O Ventura também tem uma casa nova em folha no bairro social. Mas a casa está vazia, porque a mulher, a Clotilde, deixou-o depois de deitar todo o recheio da barraca janela fora, e de o ter ferido numa mão à facada. Por isso, o Ventura não tem nem móveis nem roupa na casa nova. Nem a família. Por isso, quer uma casa maior, e anda a visitar os filhos, os seus e os que não são seus, embora pudessem ter sido.


Em Juventude em Marcha , Pedro Costa volta a entrar no micromundo da comunidade cabo-verdiana das Fontainhas, tal como havia feito em Ossos , embora de forma mais ficcional e narrativa, e depois em No Quarto da Vanda , embora em registo mais documental. Estes dois filmes desaguam em Juventude em Marcha , que é a consequência natural, tecnicamente mais despojada e "refinada", e também mais calorosamente humana, daqueles dois filmes.
Aqui, Pedro Costa reduziu a equipa de filmagem ao mínimo, para se abrir ao máximo aos protagonistas e deixá-los circular e contar as suas histórias, sobretudo o Ventura. Muito mais do que em Ossos , e mais do que em No Quarto da Vanda , também por causa da confiança e da intimidade conquistadas após anos de contacto, Costa é realizador mas igualmente espectador em Juventude em Marcha - está a filmar mas também está a ver, ouvir e sentir como nunca fez até agora.

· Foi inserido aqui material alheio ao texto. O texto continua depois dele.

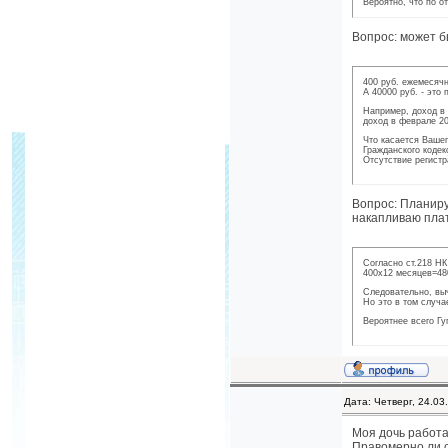
Вероятно, что по о
Вопрос: может б
400 руб. ежемесячн
А 40000 руб. - это
Например, доход в 
доход в феврале 20
Что касается Вашег
Гражданского кодек
Отсутствие регистр
Вопрос: Планиру
накапливаю плат
Согласно ст.218 НК
400х12 месяцев=48
Следовательно, выч
Но это в том случа
Вероятнее всего Гу
Дата: Четверг, 24.03
Моя дочь работае
Правомерно ли с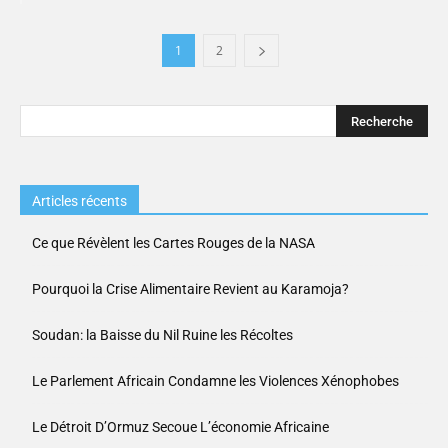
1
2
Articles récents
Ce que Révèlent les Cartes Rouges de la NASA
Pourquoi la Crise Alimentaire Revient au Karamoja?
Soudan: la Baisse du Nil Ruine les Récoltes
Le Parlement Africain Condamne les Violences Xénophobes
Le Détroit D’Ormuz Secoue L’économie Africaine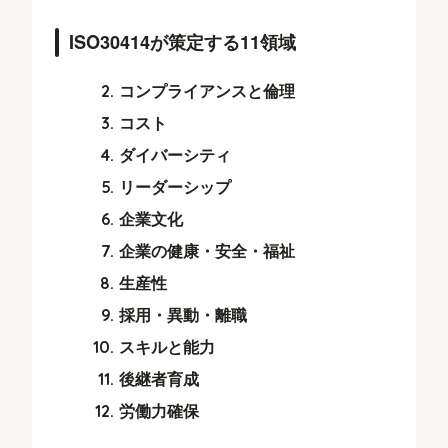
ISO30414が策定する11領域
コンプライアンスと倫理
コスト
ダイバーシティ
リーダーシップ
企業文化
企業の健康・安全・福祉
生産性
採用・異動・離職
スキルと能力
後継者育成
労働力確保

Goste-se ou não, recuse-se em bloco ou aceite-se sem objecções, o cinema de Pedro Costa tem uma coerência, uma coesão, uma ideia orientadora e uma devoção aos temas, lugares e personagens marcadamente únicas. É um cinema de artesão, daqueles que podem estar um tempo perdido a trabalhar uma peça, porque é assim que acham que deve ser. É um cinema ao contrário do actual, porque como disse Pedro Costa na conferência de imprensa, "perde tempo, anda devagar, pode até parar para se ficar a conversar". É um cinema em que tempo e o espaço - o do filme e o da rodagem - são diferentes do tempo e do espaço de existência e de trabalho de quase todos os outros filmes.

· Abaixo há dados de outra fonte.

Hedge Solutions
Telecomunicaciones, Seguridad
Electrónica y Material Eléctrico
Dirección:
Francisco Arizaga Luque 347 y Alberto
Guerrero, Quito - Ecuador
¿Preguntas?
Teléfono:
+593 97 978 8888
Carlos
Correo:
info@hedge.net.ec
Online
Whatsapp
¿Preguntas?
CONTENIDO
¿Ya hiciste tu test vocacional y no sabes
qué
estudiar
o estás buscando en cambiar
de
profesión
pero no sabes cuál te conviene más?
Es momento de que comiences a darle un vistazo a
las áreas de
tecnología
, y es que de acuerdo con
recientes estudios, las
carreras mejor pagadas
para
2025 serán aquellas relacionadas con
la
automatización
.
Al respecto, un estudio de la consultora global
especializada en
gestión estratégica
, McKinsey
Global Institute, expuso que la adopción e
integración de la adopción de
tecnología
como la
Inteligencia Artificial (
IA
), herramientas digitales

É ainda um cinema de resistência, porque resiste à maneira como hoje se faz cinema em toda a parte, resiste a ser etiquetado, resiste a uma percepção imediata, confortável e reconfortante, resiste a uma aceitação consensual, e exige do espectador a resistência e o esforço equivalentes à subida de um penhasco ou à descida a uma caverna. O cinema português está cheio de autores falsos e autoproclamados. Resistências, elogios e execrações à parte, Pedro Costa demonstra ser o artigo genuino.


Surpresa caseira


No último filme francês da competição, Quand j'étais Chanteur , de Xavier Giannoli, Gérard Depardieu interpreta Alain Moreau, um veterano cantor de baile da França profunda, com uma tal justeza de sentimentos e uma tão imediata veracidade na caracterização, que se passou logo a falar dele para o prémio de Melhor Actor. Giannoli não quer caramelizar, caricaturar ou passar ao crivo "pós-moderno" da celebração kitsch , a personagem e o seu mundo de concertos em casinos, salas de baile, termas e discotecas da província. Por isso, o filme, tal como as canções sobre os sobressaltos do amor, fala verdade sobre ambos.